CQNR: Cluster Quality based Non-Reductional
over-sampling technique and EPP3D: Effector Protein
Predictor based on 3D structure of proteins
Rishika Sen, Somnath Tagore, Rajat K. De
CQNR - The phenomenon of the imbalanced dataset is common in classification. The existence of
this problem is visible in many real-life domains, especially for biological datasets. Data imbalance
problem can be tackled either by reducing the samples of the majority class or increasing
the number of samples in the minority class. In this paper, we have introduced Cluster Quality
based Non-Reductional over-sampling technique (CQNR).
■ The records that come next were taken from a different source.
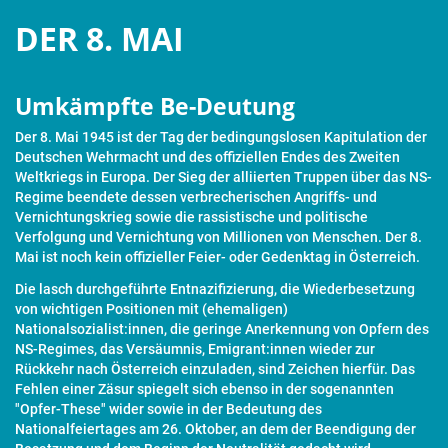
DER 8. MAI
Umkämpfte Be-Deutung
Der 8. Mai 1945 ist der Tag der bedingungslosen Kapitulation der
Deutschen Wehrmacht und des offiziellen Endes des Zweiten
Weltkriegs in Europa. Der Sieg der alliierten Truppen über das NS-
Regime beendete dessen verbrecherischen Angriffs- und
Vernichtungskrieg sowie die rassistische und politische
Verfolgung und Vernichtung von Millionen von Menschen. Der 8.
Mai ist noch kein offizieller Feier- oder Gedenktag in Österreich.
Die lasch durchgeführte Entnazifizierung, die Wiederbesetzung
von wichtigen Positionen mit (ehemaligen)
Nationalsozialist:innen, die geringe Anerkennung von Opfern des
NS-Regimes, das Versäumnis, Emigrant:innen wieder zur
Rückkehr nach Österreich einzuladen, sind Zeichen hierfür. Das
Fehlen einer Zäsur spiegelt sich ebenso in der sogenannten
"Opfer-These" wider sowie in der Bedeutung des
Nationalfeiertages am 26. Oktober, an dem der Beendigung der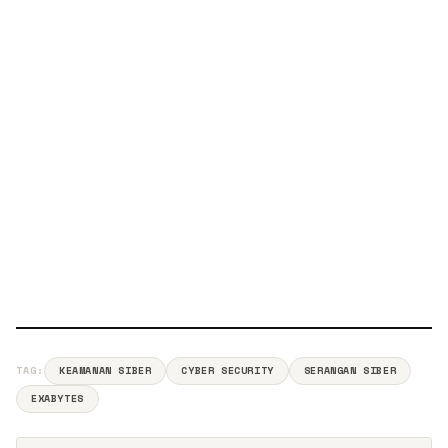
TAG:
KEAMANAN SIBER
CYBER SECURITY
SERANGAN SIBER
EXABYTES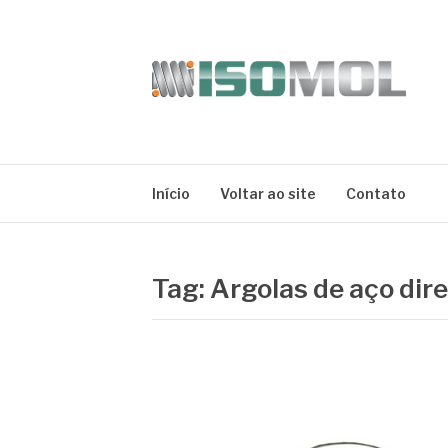
Pular
para
o
conteúdo
ISOMOL
Blog
Início
Voltar ao site
Contato
Tag:
Argolas de aço dire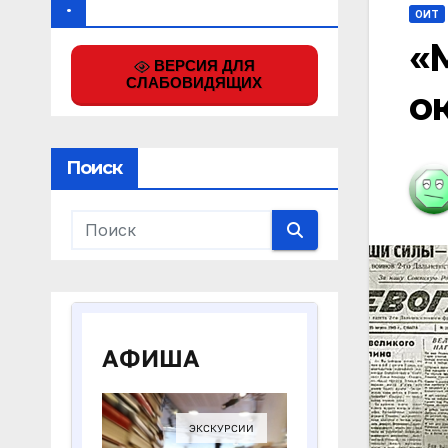
.
ОИТ
«
ВЕРСИЯ ДЛЯ
СЛАБОВИДЯЩИХ
о
Поиск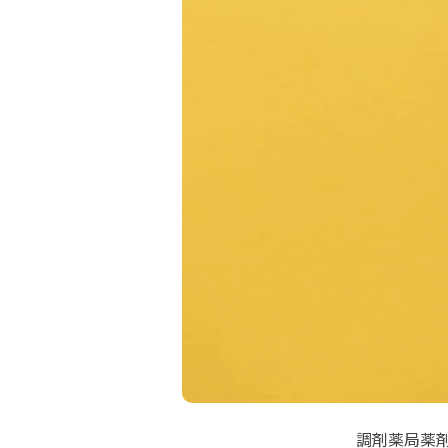
調剤薬局薬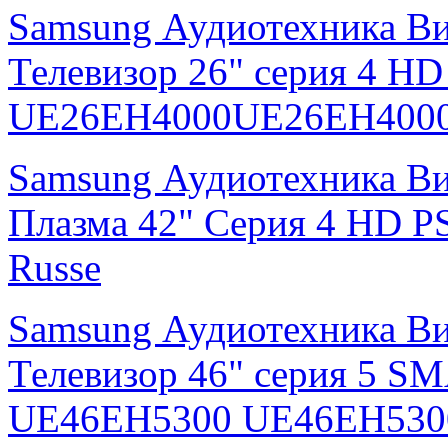
Samsung Аудиотехника В
Телевизор 26" серия 4 H
UE26EH4000UE26EH4000
Samsung Аудиотехника В
Плазма 42" Серия 4 HD
Russe
Samsung Аудиотехника В
Телевизор 46" серия 5 S
UE46EH5300 UE46EH530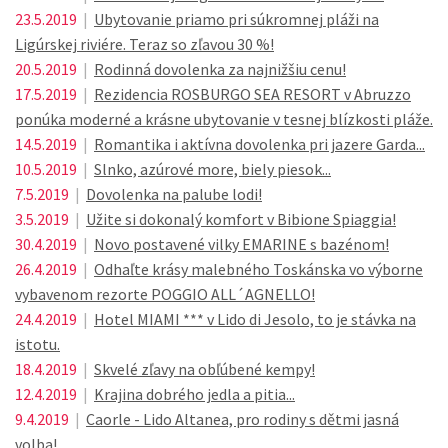
23.5.2019
|
Ubytovanie priamo pri súkromnej pláži na
Ligúrskej riviére. Teraz so zľavou 30 %!
20.5.2019
|
Rodinná dovolenka za najnižšiu cenu!
17.5.2019
|
Rezidencia ROSBURGO SEA RESORT v Abruzzo
ponúka moderné a krásne ubytovanie v tesnej blízkosti pláže.
14.5.2019
|
Romantika i aktívna dovolenka pri jazere Garda...
10.5.2019
|
Slnko, azúrové more, biely piesok...
7.5.2019
|
Dovolenka na palube lodi!
3.5.2019
|
Užite si dokonalý komfort v Bibione Spiaggia!
30.4.2019
|
Novo postavené vilky EMARINE s bazénom!
26.4.2019
|
Odhaľte krásy malebného Toskánska vo výborne
vybavenom rezorte POGGIO ALL´AGNELLO!
24.4.2019
|
Hotel MIAMI *** v Lido di Jesolo, to je stávka na
istotu.
18.4.2019
|
Skvelé zľavy na obľúbené kempy!
12.4.2019
|
Krajina dobrého jedla a pitia...
9.4.2019
|
Caorle - Lido Altanea, pro rodiny s dětmi jasná
volba!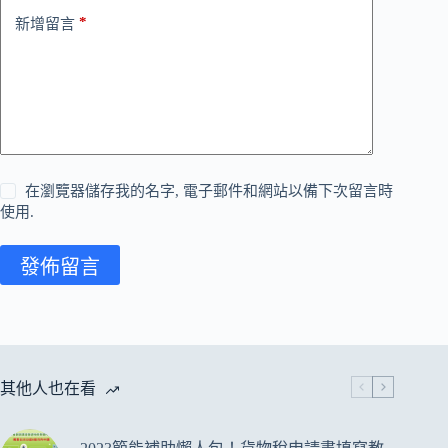
*
新增留言
在瀏覽器儲存我的名字, 電子郵件和網站以備下次留言時
使用.
發佈留言
其他人也在看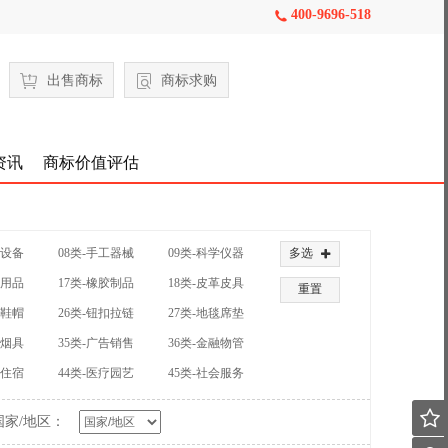
400-9696-518

出售商标
商标求购
资讯
商标价值评估
械设备
08类-手工器械
09类-科学仪器
多选

公用品
17类-橡胶制品
18类-皮革皮具
重置
装鞋帽
26类-钮扣拉链
27类-地毯席垫
草烟具
35类-广告销售
36类-金融物管
饮住宿
44类-医疗园艺
45类-社会服务

国家/地区：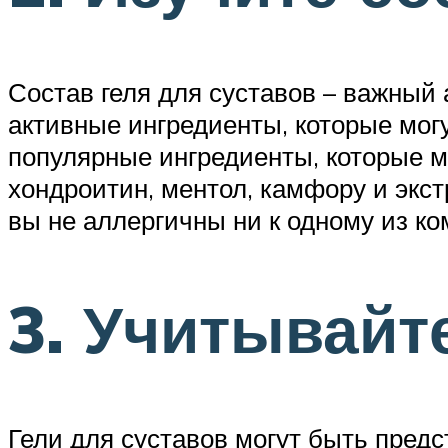
Состав геля для суставов – важный
активные ингредиенты, которые мог
популярные ингредиенты, которые мо
хондроитин, ментол, камфору и экс
вы не аллергичны ни к одному из ко
3. Учитывайт
Гели для суставов могут быть пред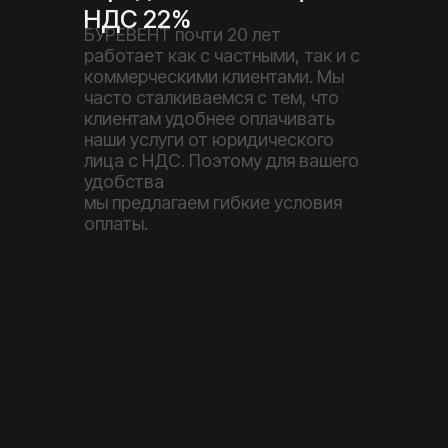
НДС 22%
БУРЕВЕНТ почти 20 лет
работает как с частными, так и с
коммерческими клиентами. Мы
часто сталкиваемся с тем, что
клиентам удобнее оплачивать
наши услуги от юридического
лица с НДС. Поэтому для вашего
удобства
мы предлагаем гибкие условия
оплаты.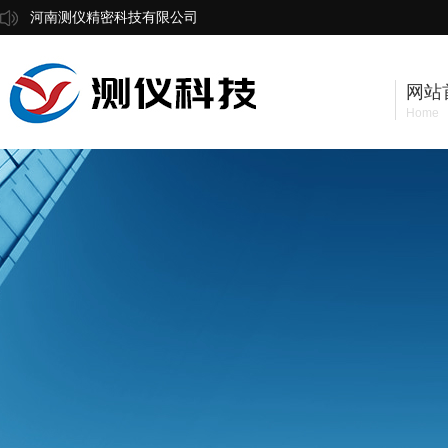
河南测仪精密科技有限公司
网站
Home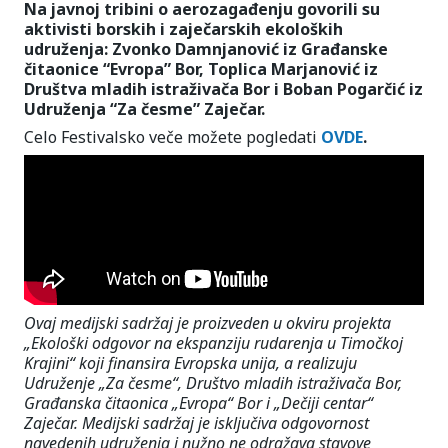
Na javnoj tribini o aerozagađenju govorili su
aktivisti borskih i zaječarskih ekoloških
udruženja: Zvonko Damnjanović iz Građanske
čitaonice “Evropa” Bor, Toplica Marjanović iz
Društva mladih istraživača Bor i Boban Pogarčić iz
Udruženja “Za česme” Zaječar.
Celo Festivalsko veče možete pogledati
OVDE
.
Ovaj medijski sadržaj je proizveden u okviru projekta
„Ekološki odgovor na ekspanziju rudarenja u Timočkoj
Krajini“ koji finansira Evropska unija, a realizuju
Udruženje „Za česme“, Društvo mladih istraživača Bor,
Građanska čitaonica „Evropa“ Bor i „Dečiji centar“
Zaječar. Medijski sadržaj je isključiva odgovornost
navedenih udruženja i nužno ne odražava stavove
CQNR generates new samples
proportional to the distribution of samples of the minority classes, without eliminating any
sample of the minority class as noise.
EPP3D - Effector proteins of bacteria infect their hosts
by certain dedicated machinery, otherwise known as secretion systems. Therefore, we have
created a unique feature set consisting of eight features i.e., convex hull layer count, surface
atom composition, radius of gyration, packing density and compactness, derived from the 3D
structure of the experimentally verified effector proteins for its classification. For the classification
of pathogenic effector proteins, a significant improvement of approximately 5% has
been noticed, which has applied CQNR compared to the other oversampling methods. Based
on this feature set oversampled by CQNR, we have developed EPP3D, an effector protein
predictor based consensus of classifiers using majority voting.
Technical Details
CQNR and EEP3D are both python scripts that runs on Python 3.6 and above. It has been written using Win
Python in 64-bit version of Windows 8.1 operating system and a 32GB RAM. CQNR can read unbalanced dataset in csv format (comma separated).
The input unbalanced and the output balanced feature sets have rows as samples and columns as features.
The python packages needed for executing CQNR and EPP3D are
tkinter, random, pandas, numpy, csv, sklearn, keras, tensorflow,
collections, matplotlib, scipy, imblearn, decimal, warnings and re.
Downloads
Download the CQNR and EPP3D and its prerequisites from this link:
CQNR Package. Click the tab "clone or download".
On unzipping the package the following files/folders can be found:
- cqnr_sample - it has the datasets in csv format on which the performance of CQNR has been tested
- epp3d_sample_protein - it has the pdb files of proteins (effectors and non-effectors) on which
the performance of EPP3D has been tested
- CQNR.py - source code of CQNR in python
- EPP3D.py - source code of EPP3D in python
- all8features.csv - unbalanced eight feature set of the effector and non-effector protein
- training_epp3d.csv - balanced eight feature set of the effector and non-effector protein using which
EPP3D has to be trained
How to execute CQNR
Follow the steps to execute CQNR:
- Open WinPython-64bit-3.6.1.0Qt5 on Windows and open
the application IDLEX (Python Gui).
- From The GUI click "Open" which will open the file explorer.
- Find the file CQNR (if should be on the same folder as WinPython)
and click "Open" and "Run". On the IDE type "CQNR()" and click "Enter". A file
entry box will appear.
- For field "Imbalanced class data file location" give the path of the imbalanced dataset
(present in folder cqnr_sample) in CSV format.
- For field "Output location for the balanced data file" (in fasta format) give the path for
the balanced datset that will be produced by the algorithm.
- Fill the fields and click 'Oversample!'. Wait for the results.
How to execute EPP3D
Follow the steps to execute CQNR:
- Open WinPython-64bit-3.6.1.0Qt5 on Windows and open
the application IDLEX (Python Gui).
- From The GUI click "Open" which will open the file explorer.
- Find the file EPP3D.py.
and click "Open" and "Run". On the IDE type "EPP3D()" and click "Enter". A file
entry box will appear.
- For field "Training dataset" give the path for the training dataset (training_epp3d.csv) given in CSV format.
- For field "PDB file of protein to be predicted" (present in folder epp3d_sample_protein)
give the path for PDB file of the unknown protein that need to be classified.
- Fill the fields and click 'Predict!'. Wait for the results.